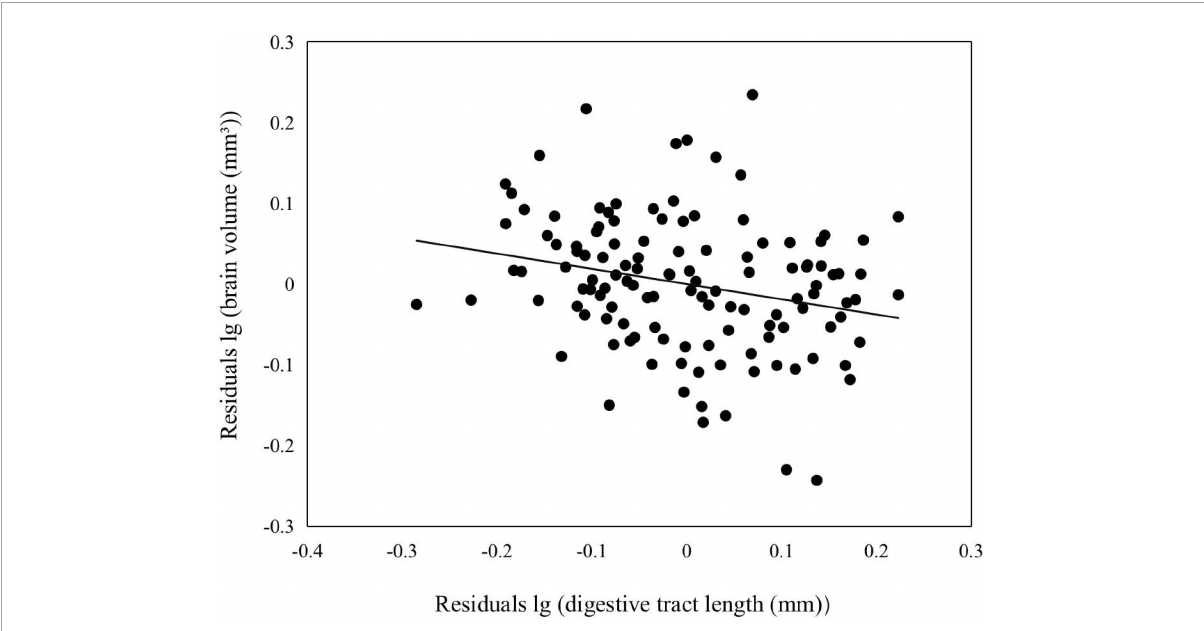
FIGURE3 Correlations between relative brain volume and relative digestive tract length in Feirana quadranus .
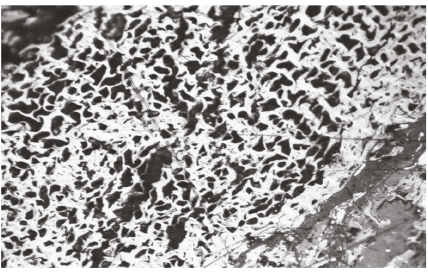
Figure 10: Morphology of fusinite under a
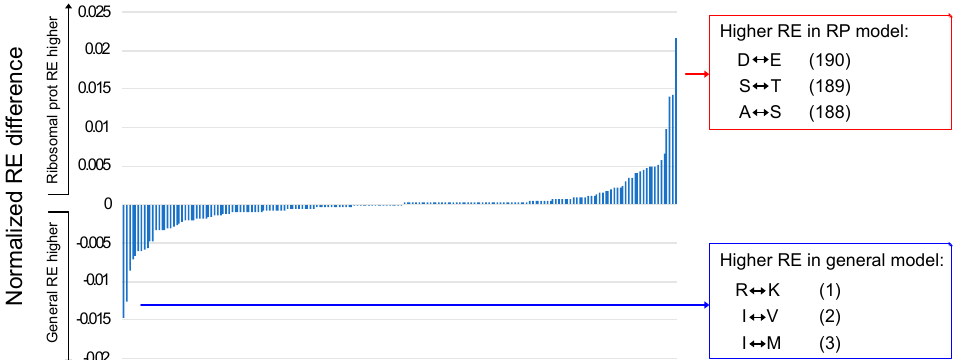
Figure 3. Comparison of REs for ribosomal protein models and general models. The normalized averages of the REs for general models were subtracted from REs for ribosomal protein models and sorted in ascending order. Large negative values correspond to higher REs in general models, and large positive values correspond to higher REs in the ribosomal protein models. The parenthetical numbers after each exchange correspond to the rank order of the differences when the RE differences are sorted from smallest to largest (i.e., 1 is the RE that was most elevated in the average general model relative to the average ribosomal protein model, 2 is the second most elevated, and so forth until 190, which are the REs that were most elevated in the average ribosomal protein model relative to the average general model). All RE estimates are available in Supplementary File S5.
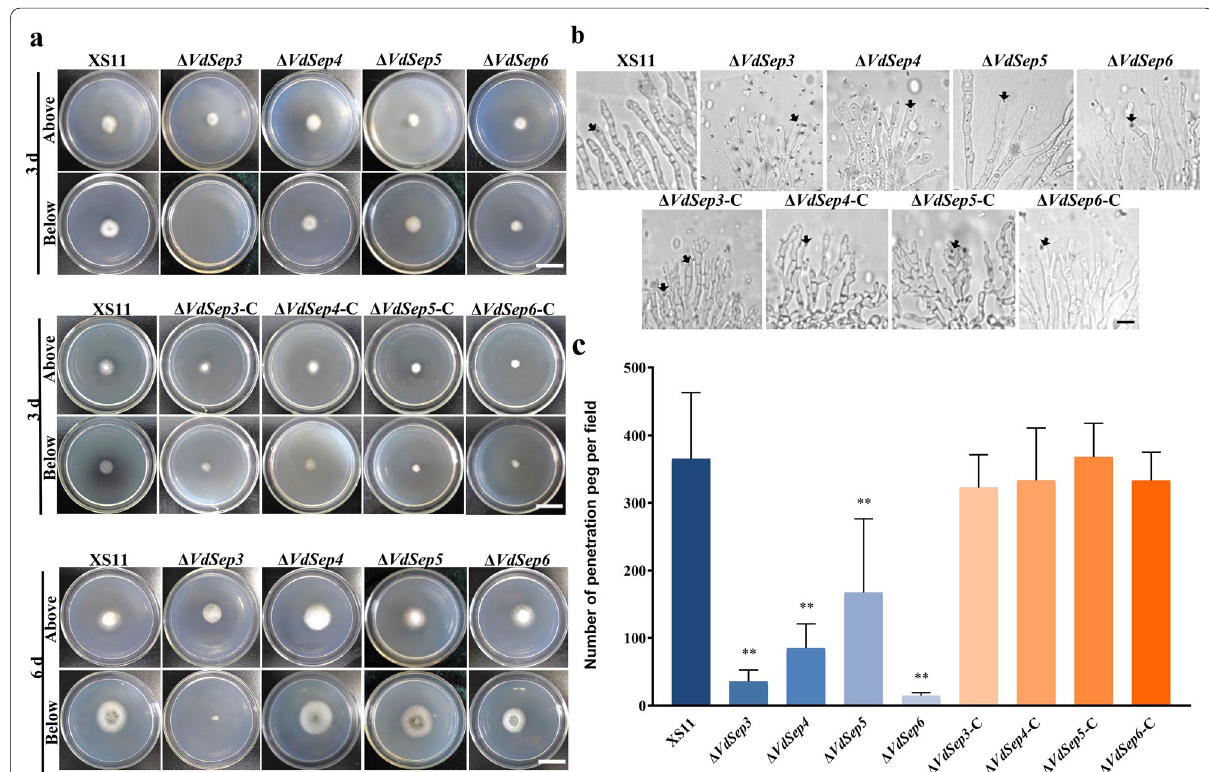
Fig. 5 Penetration peg formation on cellophane. a Colonies of XS11 and mutants (Δ VdSep3 , Δ VdSep4 , Δ VdSep5 , and Δ VdSep6 ) grown on minimal medium (MM) overlaid with (upper panel) or without a cellophane membrane (lower panel). The strains were grown on MM plates overlaid with a cellophane membrane at 25 °C for 3 days or 6 days, and incubated for another 3 days after the membrane was removed. Bar 2 cm. b Hyphopodia = and penetration pegs formed on a cellophane membrane at 6 dpi. Bar 10 μm. c Column diagram showing the number of penetration pegs = formed by each strain on cellophane. The error bars represent standard deviations based on three independent replicates (**, P <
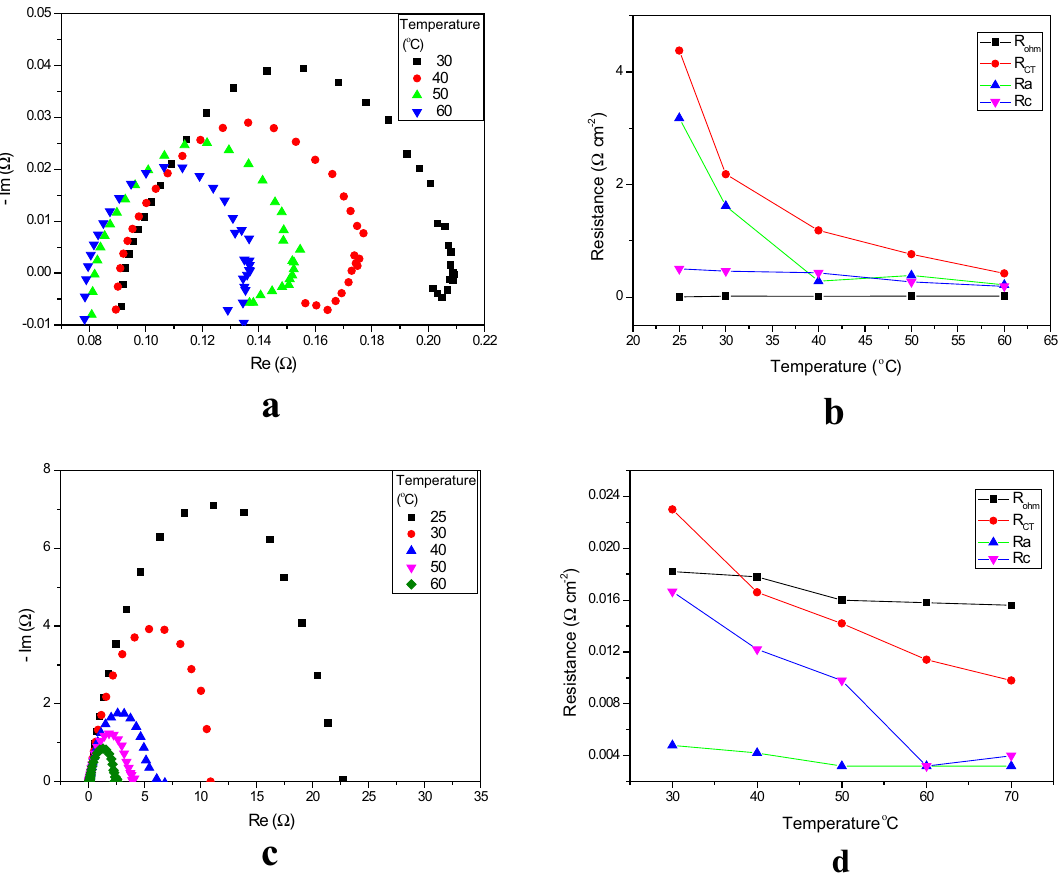
Figure 10. (a) Nyquist plots of the EIS measurements (from 100 kHz to 1 MHz) for the function of liquid electrolyte temperature at 1.5 V. ( b) Variation in the electrochemical resistances as a function of temperature at 1.5 V. ( c) Nyquist plots of the EIS measurements (from 100 kHz to 1 MHz) for the function of liquid electrolyte temperature at 1.9 V. ( d) Variation in the electrochemical resistances as a function of temperature at 1.9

⁂

### Directions for this task
Please copy every line of the material that contains the word "were".

### Answer box
Figure 3. Comparison of REs for ribosomal protein models and general models. The normalized averages of the REs for general models were subtracted from REs for ribosomal protein models and sorted in ascending order. Large negative values correspond to higher REs in general models, and large positive values correspond to higher REs in the ribosomal protein models. The parenthetical numbers after each exchange correspond to the rank order of the differences when the RE differences are sorted from smallest to largest (i.e., 1 is the RE that was most elevated in the average general model relative to the average ribosomal protein model, 2 is the second most elevated, and so forth until 190, which are the REs that were most elevated in the average ribosomal protein model relative to the average general model). All RE estimates are available in Supplementary File S5.
Fig. 5 Penetration peg formation on cellophane. a Colonies of XS11 and mutants (Δ VdSep3 , Δ VdSep4 , Δ VdSep5 , and Δ VdSep6 ) grown on minimal medium (MM) overlaid with (upper panel) or without a cellophane membrane (lower panel). The strains were grown on MM plates overlaid with a cellophane membrane at 25 °C for 3 days or 6 days, and incubated for another 3 days after the membrane was removed. Bar 2 cm. b Hyphopodia = and penetration pegs formed on a cellophane membrane at 6 dpi. Bar 10 μm. c Column diagram showing the number of penetration pegs = formed by each strain on cellophane. The error bars represent standard deviations based on three independent replicates (**, P <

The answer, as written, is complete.